I am genuinely impressed by the skill of the movie’s makers. They have delivered an exquisite feast of horror and violence. I am equally appalled that they have marketed this feast to adolescents.

Two young boys were inspired by the film, “The Matrix”, to massacre their fellow class mates at Columbine. That film featured highly stylized violence. Adults killed adults. The hero fought against “people” who were, in effect, computer programs.

What is the potential for violent inspiration from a film that depicts children killing children? Will the film’s brilliant mimicry of bullying and adolescent denial of death increase the chance that violent fantasies will be acted on?

Even if no one is ever inspired to commit one violent act because of this film, I cannot believe that anyone under the age of 18 is emotionally equipped to see it. We cannot feed our children horror, violence and brutality without reaping a harvest of spiritual desolation.

Of course, the film makers are trying to make some kind of moral or political point. But in choosing their audience, they have committed a singularly immoral act.

I am most shocked by the quiet with which this film has been sold to our children. I have searched the internet for reviews. Criticism is virtually nonexistent.

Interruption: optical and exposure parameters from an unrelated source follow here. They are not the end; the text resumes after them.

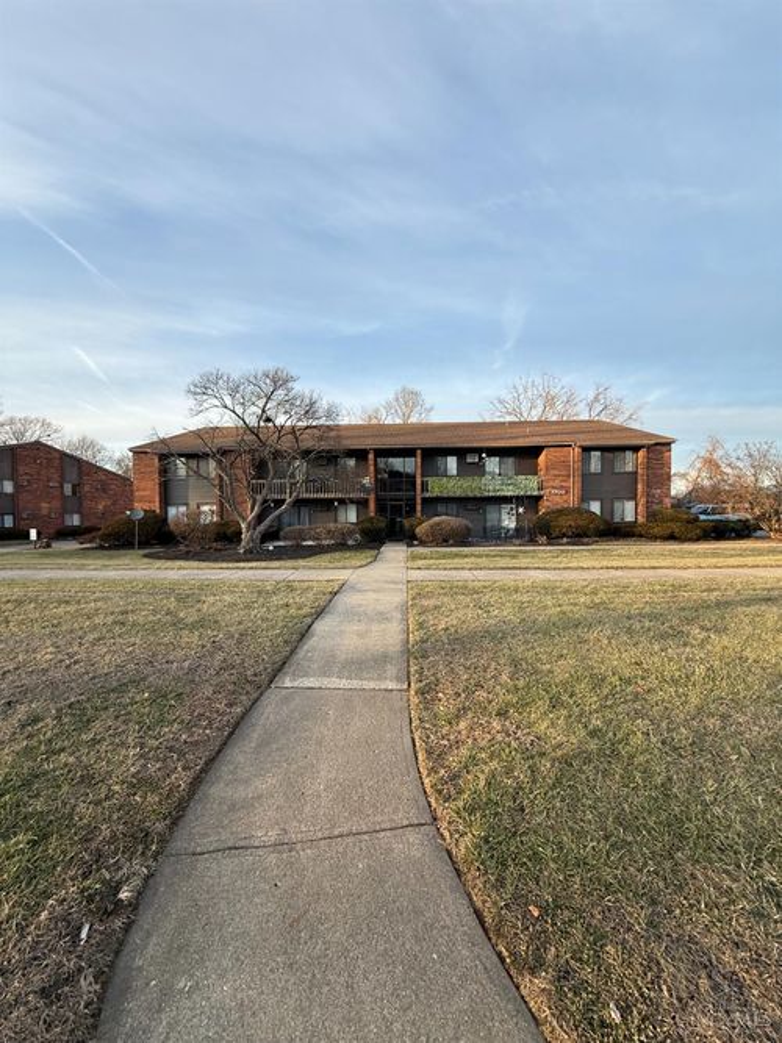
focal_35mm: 14
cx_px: 391
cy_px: 522
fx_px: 422
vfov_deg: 102.1
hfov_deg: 85.7
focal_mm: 2.22
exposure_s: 1/359
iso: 50
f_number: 2.2
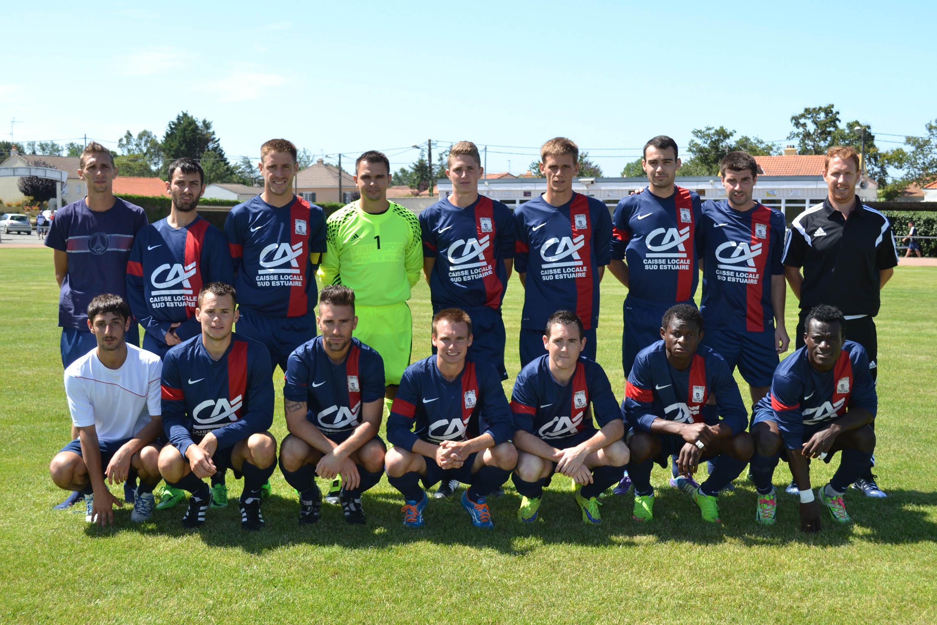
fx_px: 1171
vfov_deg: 29.9
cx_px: 468
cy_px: 312
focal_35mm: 45
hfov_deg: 43.6
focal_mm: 30
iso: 100
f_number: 6.3
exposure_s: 1/200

Years ago Pope John Paul II called ours a Culture of Death. I always liked our Polish Pope. I thought he was a sweet and wise old man. But I am not Catholic, and therefore never placed any special importance on his words. When he called ours a Culture of Death, I thought he had clearly missed the mark, indulging in metaphysical hyperbole.

Surely he was a prophet. We are no longer content to devour endless violence and call it adult entertainment. We are sitting quietly by as Hollywood peddles it to our children.

We are not on a slippery slope. We are at the bottom.